No. I’m arguing avoid repeating the Web 2 mistakes: Web 3 should build in functionality that makes it difficult (ideally impossible) for RC, parachains, dapps, etc to lockin users. Here that piece of functionality is allowing a Y-user to create a X-account in a way that Y-network cannot stop or hinder them.

The mechainics of who this happens will vary by network. I have allowed in my comments for the fact that the optimal implementation might be different:

I don’t believe I have ever stated that. If I have I should retract the remark. If you can point out where I gave that impression I’d be grateful if you point it out and I’ll retract and clarify for the benefit of later readers.

I’ve tried to be clear on the thinking driving this:

Again to clarify:

I don’t suggest or care if there is a hierarchy. The critical feature is that a RC, parachain, dapp, etc cannot stop a user creating an account (or any like exit mechanism) on another chain.

This is where we disagree. I would add the (“fundamentally mistaken”) priorities/point-of-view :

A blockchain is just a public database operating in a reasonable byzantine threat model. Our job is to make that database be open to competition and secure. That’s job one. Then make it fast, cheap. That’s job two. Anything else is just orthogonal issues about how people use that database.

Aren’t you begging the question here? That is, if this is not done outside of the control of the parachain, dapp, etc (that means it is done, say, by a RC or system chain, or whatever abstraction is optimal), then how do we ensure a parachain, dapp etc cannot chose to try to build a moat around its users?

It appears to me that you start by assuming the parachain does not want to lock-in its users, then “… the parachain has more options for preventing lock-in”. While that is a category of parachains they are not the challenging/interesting case.

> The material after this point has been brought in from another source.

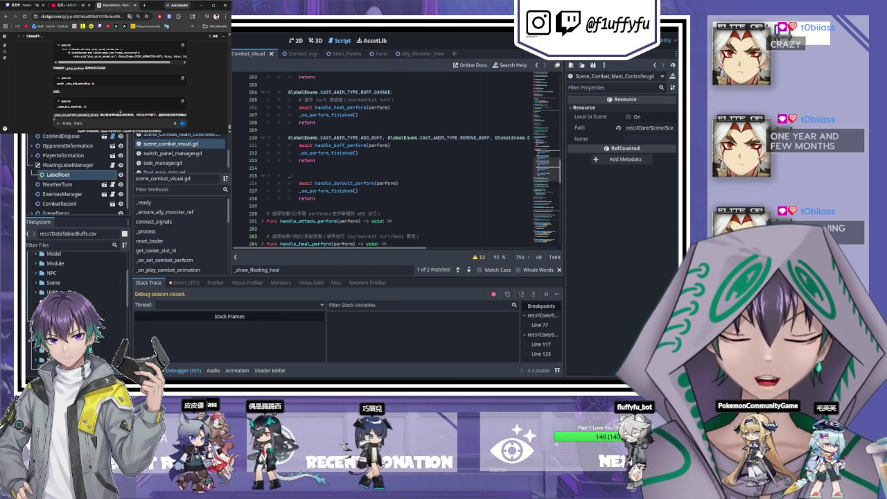
{"action": "left_click", "coordinate": [307, 173]}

Yes, a protocol that allowed users to create accounts on another network without the permission of a particular application, and then allowed the application to remove that information from the users possession (not just view), would indeed be schizophrenic. Of course an application could suppress the information in the UI it provides. But as long as the competing application could let that user gain access the user still has an exit path.

I believe this depends on how they are implemented by the protocol.

Agreed.
However, I am also interested in the parachains, apps, etc. that do not want their users to have them.

As I’ve remarked a couple of times I’m not suggesting this is easy to give effect to.

Is there an issue or repository where any progress can be tracked?